While he works on Archie, his harlequin macaw BeBe is always close by. After Umana’s wife, Lucille, died in 2006, he said he got the colorful bird.

“Watch this,” he said to a visitor. “He does tricks.”

Then Umana, who once performed in a private show for Akron’s LeBron James, looks at the bird and said dramatically, “Shoot bird,” pointing his finger at BeBe.

The bird then flips over on his finger, playing dead.

“I’m an entre-manure,” he said with a laugh and a wide smile.

“It’s just what it sounds like. If I was making money, I’d be an ‘entrepreneur.’ ”

As the voice of Archie for a few years, he learned some tricks of the trade. A big one: Never call any woman “grandma.”

“You always say [to the child], ‘Is that your mother?’ ”

Umana believes Archie 2012 looks good.

“He has the biggest broom he has ever had,” he said of the 12-foot-tall accessory.

Akron Deputy Mayor Dave Lieberth hired Umana to design Archie and use the old Christmas windows to make a holiday display after getting a recommendation from the Archie Facebook page advocates Uplinger and Burkett to bring him on board.

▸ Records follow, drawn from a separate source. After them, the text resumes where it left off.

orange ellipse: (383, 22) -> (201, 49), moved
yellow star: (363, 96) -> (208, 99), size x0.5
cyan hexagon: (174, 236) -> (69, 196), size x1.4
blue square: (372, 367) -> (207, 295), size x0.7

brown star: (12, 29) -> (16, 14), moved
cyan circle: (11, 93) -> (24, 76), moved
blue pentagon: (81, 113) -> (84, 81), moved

“Akron is fortunate to have a stable of creative people who with their eccentricities make Akron an interesting place to live,” Lieberth said.

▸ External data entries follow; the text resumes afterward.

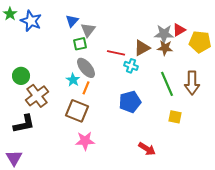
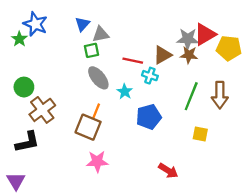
green star: (10, 14) -> (19, 39), moved
gray triangle: (88, 30) -> (101, 34), turned 42
red triangle: (179, 30) -> (205, 34), size x1.5
cyan star: (73, 80) -> (125, 92), moved
green line: (167, 84) -> (191, 96), turned 45
orange line: (86, 88) -> (96, 111), moved

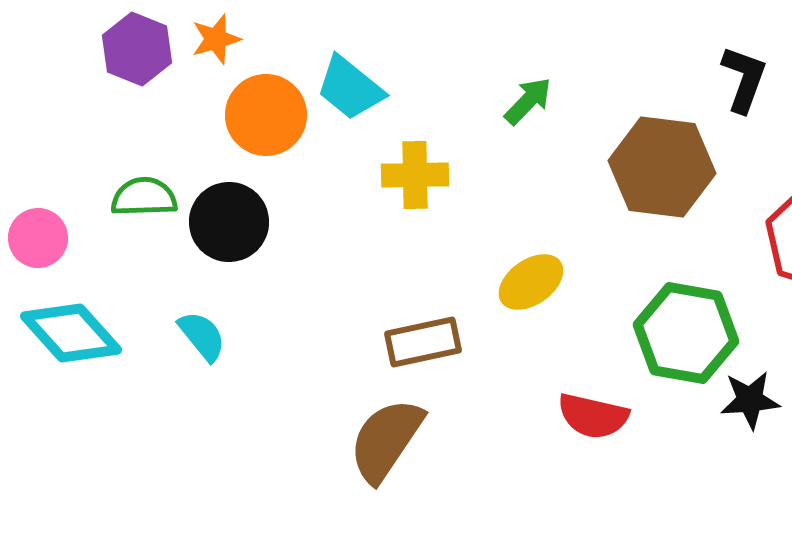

The holiday display should appeal to a wide range of people who have memories of Christmastime in Akron, he said.

To Umana, father of two and grandfather of four, Archie represents all that is Christmas and the holiday season.

“I wanted to bring them not something techno, not something they will look up on their cell phones or computers,” he said. “This is something you have got to see [in person].”

A 4-year-old, he said, “will always be a 4-year-old.”

And, according to Umana: “The same things that make a 4-year-old’s eyes pop out now did in 1900.”

As Umana walked past the displays that will open to the public Friday, he said there is nowhere in the world he would rather be than inside the O’Neil’s basement this week getting ready for Christmas.

“I can’t think of anything I like better,” he said.